A third U.S. Army social scientist has died while on duty. Paula Loyd, 36, an anthropologist in the Army’s Human Terrain System program, died earlier this week from burns received in a November 2008 attack in Afghanistan.
Cary Clack, a columnist with the San Antonio Express-News, described the attack as unprovoked. “Loyd was in the Afghan village of Maywand on Nov. 4 when she began talking to an Afghan man. Without warning he doused her [with a flammable liquid] and set her on fire.” The attack left Loyd with second- and third-degree burns over 60% of her body. The Taliban, added Clack, took credit for the attack in a Web site statement. She died at Brooke Army Medical Center in San Antonio, Texas, where she had been transferred.

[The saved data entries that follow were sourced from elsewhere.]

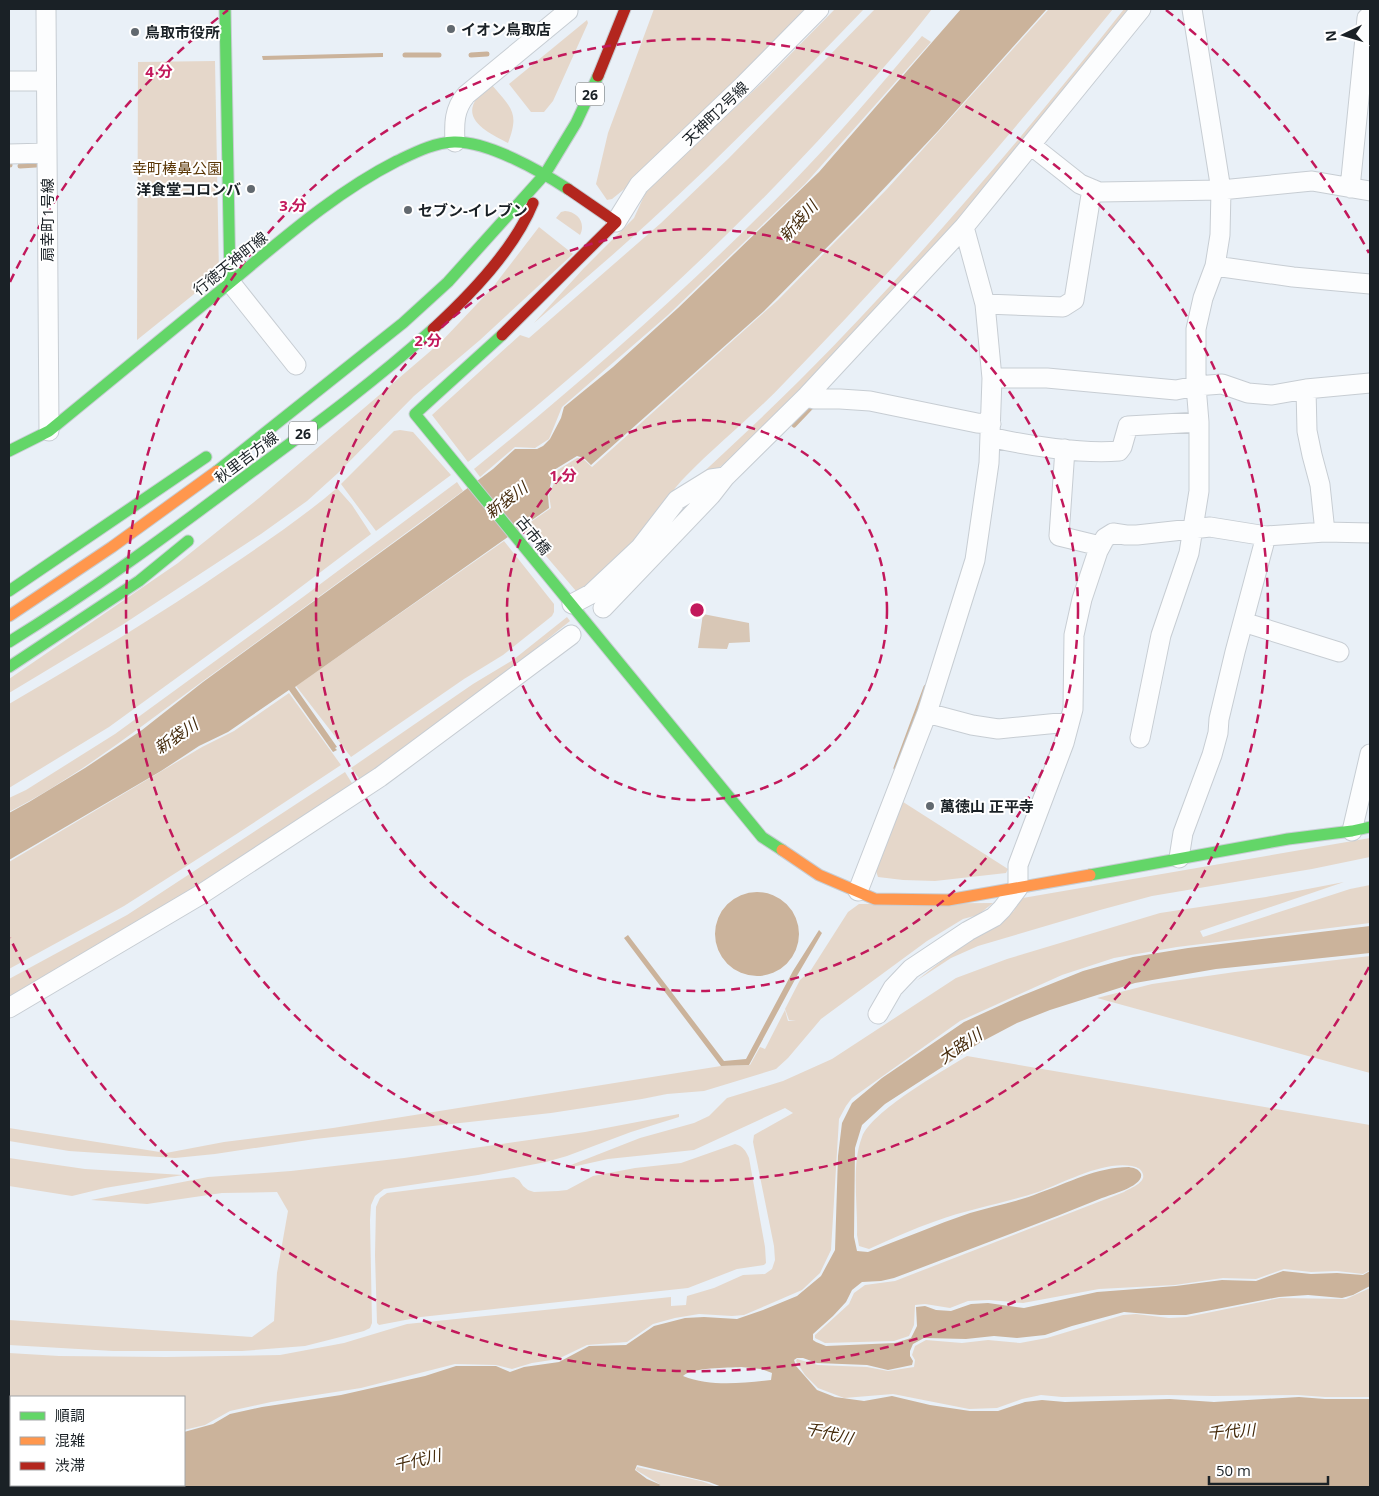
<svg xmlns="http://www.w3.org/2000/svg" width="1379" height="1496" viewBox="0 0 1379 1496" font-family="'Open Sans','Noto Sans JP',sans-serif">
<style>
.green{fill:#e5d7ca}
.forest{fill:#d8c7b6}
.water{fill:#cbb39b;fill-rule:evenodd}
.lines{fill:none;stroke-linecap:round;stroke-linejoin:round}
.stream{stroke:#cbb39b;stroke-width:5}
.street-casing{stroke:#c7cdd3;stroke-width:21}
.fast-casing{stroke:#c7cdd3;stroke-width:13}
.slow-casing{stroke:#c7cdd3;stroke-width:13}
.jam-casing{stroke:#c7cdd3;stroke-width:13}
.street{stroke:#fcfdfe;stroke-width:19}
.fast{stroke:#63d668;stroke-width:11}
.slow{stroke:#ff974d;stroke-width:11}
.jam{stroke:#b3261e;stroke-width:11}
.ring{fill:none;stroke:#c2185b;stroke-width:2.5;stroke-dasharray:9 6}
.poi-dot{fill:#62696f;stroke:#fff;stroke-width:2}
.labels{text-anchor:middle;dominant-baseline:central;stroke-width:4;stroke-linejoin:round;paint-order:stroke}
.shield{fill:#fff;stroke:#5f6467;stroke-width:1}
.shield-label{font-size:14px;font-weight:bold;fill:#1a2126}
.poi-label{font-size:15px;font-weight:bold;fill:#1a2126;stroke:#fff;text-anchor:start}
.street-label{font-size:15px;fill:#1a2126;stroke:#fff}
.park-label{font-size:15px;fill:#5a3605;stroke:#fff}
.water-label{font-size:16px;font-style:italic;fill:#452b0c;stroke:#fff}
.centre{fill:#c2185b;stroke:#fff;stroke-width:2.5}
.ring-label{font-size:15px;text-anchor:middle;font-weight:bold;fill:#c2185b;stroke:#fff;stroke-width:4;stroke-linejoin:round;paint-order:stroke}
</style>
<rect width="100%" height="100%" fill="#e9f0f7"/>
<path class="green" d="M 654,9 L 813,9 L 633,182 L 612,199 L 607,200 L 596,184 L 608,133 Z
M 835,9 L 864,9 C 794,82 723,155 648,223 C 611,257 572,290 534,323 L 584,268 L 634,218 L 650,183 L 658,179 L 765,80 Z
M 875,9 L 932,9 C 902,48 869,84 836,121 C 724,245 599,357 468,462 L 432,415 L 520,335 L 529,338 L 661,223 L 729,158 Z
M 1047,9 L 1113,9 C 1008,138 902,262 786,381 C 754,415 717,444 685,477 C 675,487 668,498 660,509 C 644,532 625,552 604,571 C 595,580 589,589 576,591 L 522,528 L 551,508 L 549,495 L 556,478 L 556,471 L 577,458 L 582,458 L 592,467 L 778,300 L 887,189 L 1048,10 Z
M 1124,9 L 1133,9 L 1026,141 L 948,231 L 809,381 L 743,448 L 709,476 L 685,489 C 724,453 763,417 800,380 C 916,264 1023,137 1124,9 Z
M 587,20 L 588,23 L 553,101 L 544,112 L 531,112 L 509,84 Z
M 922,36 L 931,42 L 805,184 L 668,315 L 562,407 L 549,439 L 535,448 L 515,447 L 480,477 L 474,469 C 584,380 690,287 789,186 C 836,138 879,87 922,36 Z
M 215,61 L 219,274 L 137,340 L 138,62 Z
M 492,85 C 511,108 520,112 508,143 C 492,134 460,121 477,98 C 481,93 488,89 492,85 Z
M 565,211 C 578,212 586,223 580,235 L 556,218 L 561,212 Z
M 539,227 L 573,254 L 480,340 L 414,396 L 338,473 L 307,501 L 261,534 L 122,625 L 9,693 L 9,679 L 178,563 L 259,498 L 335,433 L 441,342 L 493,287 Z
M 400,430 L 413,432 L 451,475 L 376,531 L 341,484 L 394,431 Z
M 457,482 L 463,491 C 377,554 290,618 203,681 C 140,727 79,776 9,812 L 9,798 L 26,790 L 115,734 L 303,597 Z
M 337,488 L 352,505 L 371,534 L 277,605 L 109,727 L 9,788 L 9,704 C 84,660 158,616 229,567 C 266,542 303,517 337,488 Z
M 504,541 L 554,604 L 554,612 L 552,616 L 503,655 L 464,679 L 351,757 L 296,686 Z
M 567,617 L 570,621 L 492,684 L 362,782 L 351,768 L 473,684 L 513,660 Z
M 289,693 L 341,765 L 235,835 L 124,906 L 9,969 L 9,862 L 202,747 L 234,731 Z
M 345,772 L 355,788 L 294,830 L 9,1000 L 9,979 L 127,915 Z
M 900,800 L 1008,869 L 1006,873 L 935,881 L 903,880 L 878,877 L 875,868 Z
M 1370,838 L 1370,857 L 1312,869 L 1152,896 L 1100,910 L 978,946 L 951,958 L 916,981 L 970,939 L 1014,911 L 1017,899 Z
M 1344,882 L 1200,931 L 1203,937 L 1350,889 L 1370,885 L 1370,923 L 1177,947 L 1114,958 L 1062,975 L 960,1021 L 852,1098 L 846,1106 L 839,1119 L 831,1250 L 820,1273 L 802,1290 L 765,1306 L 744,1315 L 732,1316 L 699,1314 L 675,1318 L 653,1324 L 627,1342 L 587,1345 L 558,1359 L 532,1363 L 512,1369 L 496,1365 L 455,1364 L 361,1388 L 271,1402 L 230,1411 L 205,1425 L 184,1430 L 184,1397 L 11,1397 L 11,1467 L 9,1468 L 9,1353 L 59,1356 L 166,1357 L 280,1355 L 344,1343 L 407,1324 L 671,1297 L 671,1306 L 686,1305 L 687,1296 L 714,1288 L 743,1275 L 765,1274 L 772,1269 L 775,1260 L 774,1246 L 753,1142 L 754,1135 L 793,1113 L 785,1108 L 694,1150 L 608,1159 L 572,1167 L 571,1165 L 640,1138 L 694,1123 L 709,1116 L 727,1098 L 783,1081 L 832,1059 L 956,978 L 1007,959 L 1160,913 L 1266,897 Z
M 993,903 L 978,915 L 963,919 L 927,941 L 821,1019 L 788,1058 L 776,1069 L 704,1091 L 667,1094 L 642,1099 L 551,1113 L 315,1139 L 215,1154 L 175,1158 L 69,1151 L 9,1141 L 9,1128 L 166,1153 L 224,1142 L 333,1128 L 721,1066 L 750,1065 L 760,1047 L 765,1049 L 785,1010 L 788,1021 L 796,1020 L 789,1020 L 785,1009 L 800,980 L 811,970 L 848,912 L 859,904 Z
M 1370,956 L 1370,1073 L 1097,998 L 1152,984 L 1235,972 Z
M 967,1056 L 1370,1125 L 1370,1270 L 1363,1274 L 1337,1271 L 1311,1272 L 1284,1269 L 1256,1279 L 1223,1278 L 1175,1285 L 1099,1289 L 1023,1303 L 989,1300 L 968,1301 L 950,1308 L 925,1304 L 915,1305 L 914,1325 L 909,1336 L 894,1341 L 825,1343 L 815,1338 L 815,1335 L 849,1304 L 854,1293 L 865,1285 L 895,1281 L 1124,1192 C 1131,1188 1148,1182 1142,1172 C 1140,1168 1136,1167 1132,1166 C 1102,1161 1066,1182 1038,1192 C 1005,1203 969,1209 936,1221 C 913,1229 891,1239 869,1249 L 859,1246 L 857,1235 C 858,1206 851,1165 862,1137 C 872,1111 941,1072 967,1056 Z
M 679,1114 L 679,1117 L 631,1132 L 567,1156 L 546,1162 L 478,1175 L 384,1189 L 375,1196 L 371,1205 L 370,1220 L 372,1323 L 370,1328 L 364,1331 L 305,1346 L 242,1351 L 113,1351 L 9,1345 L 9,1320 L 252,1337 L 274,1321 L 277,1273 L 288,1211 L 277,1192 L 222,1193 L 147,1204 L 91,1200 L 208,1177 L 291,1171 L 404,1158 L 585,1132 Z
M 735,1144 C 743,1146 746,1151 749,1158 L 765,1247 L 766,1263 L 764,1265 L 737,1269 L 688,1288 L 421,1317 L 379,1325 L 377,1323 L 375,1255 L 376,1207 L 380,1198 L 387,1193 L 514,1177 L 519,1180 L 523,1186 L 528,1190 L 534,1192 L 558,1191 L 567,1190 L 593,1176 L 635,1168 L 681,1163 Z
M 9,1158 L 85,1169 L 183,1175 L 105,1188 L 72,1196 L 9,1186 Z
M 1370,1288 L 1370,1397 L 1325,1397 L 1298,1395 L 1213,1396 L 1167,1395 L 1062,1397 L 1041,1395 L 1022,1399 L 997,1408 L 969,1409 L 893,1394 L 844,1398 L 818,1388 L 805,1375 L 796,1361 L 797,1359 L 818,1365 L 867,1367 L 888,1371 L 914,1367 L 915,1360 L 912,1355 L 915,1346 L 926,1340 L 962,1343 L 988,1340 L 1020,1343 L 1047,1338 L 1123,1315 L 1136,1314 L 1169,1318 L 1187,1317 L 1280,1298 L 1346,1299 Z
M 637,1467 L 701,1481 L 718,1487 L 658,1487 L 661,1485 L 636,1470 Z"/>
<path class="forest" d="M 703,614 L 749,623 L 750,642 L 729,643 L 727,649 L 698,648 Z"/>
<path class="water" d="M 961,9 L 1046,10 L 938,131 L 860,214 L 764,311 L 591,465 L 584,458 L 577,456 L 554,470 L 548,495 L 549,508 L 295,687 L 337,747 L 335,748 L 337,750 L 333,752 L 289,690 L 228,732 L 199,746 L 161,771 L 9,860 L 9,813 L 29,802 L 85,768 L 142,730 L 203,682 L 421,523 L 493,469 L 515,449 L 537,449 L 543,446 L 550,439 L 561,418 L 564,407 L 613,367 L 678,308 L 819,172 Z
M 383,53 L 383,57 L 263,60 L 262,56 Z
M715 934a42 42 0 1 1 84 0a42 42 0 1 1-84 0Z
M 1370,926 L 1370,953 L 1216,969 L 1135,983 L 1050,1010 L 1017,1023 L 981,1042 L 885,1104 L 862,1125 L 855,1148 L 854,1237 L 857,1251 L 868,1252 C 902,1239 935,1225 970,1213 C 993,1206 1017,1202 1039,1193 C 1068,1183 1097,1167 1129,1167 C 1134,1168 1139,1169 1141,1174 C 1144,1186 1110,1195 1102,1198 C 1033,1226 963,1252 894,1278 L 881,1281 L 862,1282 L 852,1290 L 846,1302 L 833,1316 L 813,1334 L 813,1340 L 816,1342 L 826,1346 L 895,1343 L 911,1338 L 917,1326 L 916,1307 L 925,1306 L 936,1310 L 951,1311 L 971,1304 L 988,1303 L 1024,1308 L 1097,1292 L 1176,1286 L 1222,1280 L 1256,1281 L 1283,1271 L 1311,1274 L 1337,1273 L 1363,1275 L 1370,1271 L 1370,1286 L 1353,1295 L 1342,1298 L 1308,1295 L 1279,1297 L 1186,1315 L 1160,1315 L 1124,1312 L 1072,1326 L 1045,1335 L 1017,1338 L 994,1336 L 966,1339 L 924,1338 L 913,1344 L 910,1351 L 910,1356 L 913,1361 L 912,1365 L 888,1370 L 867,1365 L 817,1363 L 803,1358 L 797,1358 L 794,1360 L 796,1366 L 817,1390 L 835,1397 L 864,1401 L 892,1396 L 930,1405 L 970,1411 L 998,1411 L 1025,1402 L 1042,1400 L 1065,1402 L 1170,1399 L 1214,1402 L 1299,1397 L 1325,1399 L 1370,1399 L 1370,1487 L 722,1487 L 709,1482 L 637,1465 L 635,1470 L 647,1479 L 661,1485 L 657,1487 L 9,1487 L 9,1470 L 11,1469 L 11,1485 L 184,1485 L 184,1432 L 213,1424 L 230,1414 L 262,1407 L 341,1395 L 425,1376 L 456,1366 L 496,1366 L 510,1372 L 524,1367 L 559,1362 L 589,1346 L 626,1345 L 654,1326 L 685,1318 L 704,1317 L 737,1319 L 763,1310 L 797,1296 L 821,1276 L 835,1250 L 838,1156 L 842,1123 L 852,1103 L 882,1078 L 964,1022 L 1021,996 L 1083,971 L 1133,957 L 1188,948 ZM 741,1367 L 761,1369 L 772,1373 L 771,1380 C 742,1383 711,1387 683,1376 C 692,1367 728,1368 741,1367 Z
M 819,930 L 822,933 L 798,974 L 749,1065 L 721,1066 L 624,938 L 628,935 L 724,1061 L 746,1059 L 793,971 Z"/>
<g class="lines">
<path class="stream" d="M 405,55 L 439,55
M 471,55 L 487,54
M 9,165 L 10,165
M 20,166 L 36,165
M 794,425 L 815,403
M 896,768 L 926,687"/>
<defs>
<path id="street" d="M 46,9 L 49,431
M 9,81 L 46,81
M 455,142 C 454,124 454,109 466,95 L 568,11 L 568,9
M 1032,146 L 1080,184 L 1099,192 L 1221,190 L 1312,181 L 1370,191
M 9,154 L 47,153
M 1350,188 L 1367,18
M 616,222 L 639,185 L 744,85 L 819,9
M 1215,266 L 1293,277 L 1370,284
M 230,282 L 296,365
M 985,304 L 1063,307 L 1074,300 L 1092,189
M 992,378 L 1047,378 L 1176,390 L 1196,386 L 1222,384 L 1248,393 L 1272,395 L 1306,389 L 1370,383
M 1306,389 L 1307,431 L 1312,455 L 1320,485 L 1325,532
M 807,396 L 814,399 L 840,399 L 870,401 L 977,423 L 991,424
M 990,437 C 1028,446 1081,454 1119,451 L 1122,447 L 1128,426 L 1199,422
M 1065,449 L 1059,536 L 1100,546
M 572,604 L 591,594 L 640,548 L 677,500 L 711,479 L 725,477
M 603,608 L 711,495 L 725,477 L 807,396 L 964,227 L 1141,9
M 1243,622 L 1339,652
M 927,713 L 972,725 L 998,729 L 1069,722
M 1140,738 L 1161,635 L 1189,553 L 1193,528 L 1199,491 L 1199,422 L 1196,386 L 1196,329 L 1203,298 L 1215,266 L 1220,235 L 1221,190 L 1192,9
M 1352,831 L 1370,754
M 1179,858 L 1183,833 L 1212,755 L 1218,733 L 1219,719 L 1235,652 L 1266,536
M 858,891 L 927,713 L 975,560 L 989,463 L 992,378 L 985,304 L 964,227
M 9,1008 L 200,895 L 380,777 L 571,635
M 878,1014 L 893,988 L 911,969 L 968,931 L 994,917 L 1002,909 L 1018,888 L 1018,865 L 1064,743 L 1073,709 L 1074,635 L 1082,599 L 1098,551 L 1105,538 L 1113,533 L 1126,535 L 1137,535 L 1210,527 L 1266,536 L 1325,532 L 1370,533"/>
<path id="fast" d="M 225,9 L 230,282
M 502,335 L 415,414 L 762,837 L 782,850
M 9,451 L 49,431 C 104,386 160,340 215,295 C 274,247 330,195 397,161 C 416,152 433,143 454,142 C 488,141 540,171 568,189
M 217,471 L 403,323 L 448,282 L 545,174 L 576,123 L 598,76
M 9,591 L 206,457
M 9,642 C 90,592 166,536 242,479 C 307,431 373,383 433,329
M 9,667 L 139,581 L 188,541
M 1090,875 L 1288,839 L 1352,831 L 1370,827"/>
<path id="slow" d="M 9,616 L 112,547 L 217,471
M 782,850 L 819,875 L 875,899 L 948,900 L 1090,875"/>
<path id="jam" d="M 598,76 L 625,9
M 433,329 C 470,295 514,250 533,203
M 502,335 L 616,222 L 568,189"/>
</defs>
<use href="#street" class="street-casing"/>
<use href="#fast" class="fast-casing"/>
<use href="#slow" class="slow-casing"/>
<use href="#jam" class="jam-casing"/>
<use href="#street" class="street"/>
<use href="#fast" class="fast"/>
<use href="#slow" class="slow"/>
<use href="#jam" class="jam"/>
</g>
<g class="ring">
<circle cx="697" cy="610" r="190"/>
<circle cx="697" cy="610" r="381"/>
<circle cx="697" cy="610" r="571"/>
<path d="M1369 967A761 761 0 0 1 10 938M10 282A761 761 0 0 1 228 10M1166 10A761 761 0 0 1 1369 253"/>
</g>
<g class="poi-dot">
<circle cx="451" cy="29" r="5"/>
<circle cx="135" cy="32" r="5"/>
<circle cx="251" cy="189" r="5"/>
<circle cx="408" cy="210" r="5"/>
<circle cx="930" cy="806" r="5"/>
</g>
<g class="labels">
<g class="shield">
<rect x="576" y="82.5" width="28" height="23" rx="4"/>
<rect x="289" y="421.5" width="28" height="23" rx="4"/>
</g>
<g class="shield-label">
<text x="590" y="94">26</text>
<text x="303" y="433">26</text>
</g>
<g class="poi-label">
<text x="461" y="29">イオン鳥取店</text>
<text x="145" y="32">鳥取市役所</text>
<text x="241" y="189" text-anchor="end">洋食堂コロンバ</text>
<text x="418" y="210">セブン-イレブン</text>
<text x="940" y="806">萬徳山 正平寺</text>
</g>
<g class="street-label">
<text transform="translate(715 113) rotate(-44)">天神町2号線</text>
<text transform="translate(47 220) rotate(-90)">扇幸町1号線</text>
<text transform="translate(230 263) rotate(-39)">行徳天神町線</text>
<text transform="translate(246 457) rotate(-37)">秋里吉方線</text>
<text transform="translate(534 535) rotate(51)">古市橋</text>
</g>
<g class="park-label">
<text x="177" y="168">幸町棒鼻公園</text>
</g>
<g class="water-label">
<text transform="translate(798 221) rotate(-48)">新袋川</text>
<text transform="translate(506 500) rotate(-37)">新袋川</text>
<text transform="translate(176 736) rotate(-34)">新袋川</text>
<text transform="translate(960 1046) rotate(-34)">大路川</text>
<text transform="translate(1231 1431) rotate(-4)">千代川</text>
<text transform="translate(829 1433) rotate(13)">千代川</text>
<text transform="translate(417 1460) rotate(-13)">千代川</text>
</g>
</g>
<circle cx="697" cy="610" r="8" class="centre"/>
<g class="ring-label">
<text x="159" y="77">4 分</text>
<text x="293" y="211">3 分</text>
<text x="428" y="346">2 分</text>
<text x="563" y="481">1 分</text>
</g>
<rect width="1379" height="1496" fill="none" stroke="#1a2126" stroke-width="20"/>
<rect x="10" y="1396" width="175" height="90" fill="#ffffff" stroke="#a3a6a8"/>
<rect x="20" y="1412" width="25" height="8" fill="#63d668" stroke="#a3a6a8"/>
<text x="55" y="1421" font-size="15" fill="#1a2126">順調</text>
<rect x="20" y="1437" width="25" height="8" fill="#ff974d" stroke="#a3a6a8"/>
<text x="55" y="1446" font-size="15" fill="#1a2126">混雑</text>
<rect x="20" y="1462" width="25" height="8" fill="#b3261e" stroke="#a3a6a8"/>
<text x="55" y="1471" font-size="15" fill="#1a2126">渋滞</text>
<g transform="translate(1344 35) rotate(265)" stroke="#ffffff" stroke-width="4" paint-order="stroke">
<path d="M0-4L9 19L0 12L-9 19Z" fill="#1a2126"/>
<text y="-8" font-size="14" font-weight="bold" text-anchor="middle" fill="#1a2126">N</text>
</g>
<path d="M1209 1476v8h119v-8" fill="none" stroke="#1a2126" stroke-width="2.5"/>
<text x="1216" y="1476" font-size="15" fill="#1a2126" stroke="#ffffff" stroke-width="4" paint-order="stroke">50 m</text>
</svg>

Wired’s Danger Room blog says Loyd was the third social scientist in the Human Terrain program killed in the line of duty, and the second one killed in Afghanistan. Michael Bhatia, a political scientist in the program, was killed by a roadside bomb in Afghanistan in May 2008. About 2 months later, Nicole Suveges, an economist working for an Army contractor, died when a bomb destroyed a community building in Sadr City, Baghdad.
The Human Terrain System’s purpose, as described by its Web site, is “to improve the military’s ability to understand the highly complex local socio-cultural environment in the areas where they are deployed; however, in the long-term, HTS hopes to assist the US government in understanding foreign countries and regions prior to an engagement within that region.”
Update, 13 January 2009. The Human Terrain System Web site now has a memorial page for Loyd. That page says the attack took place on 5 November, not 4 November as reported by Cary Clack.
Update, 9 January 2009: Ms. Loyd’s age corrected. BAE Systems, the company that employed Loyd, released a statement today.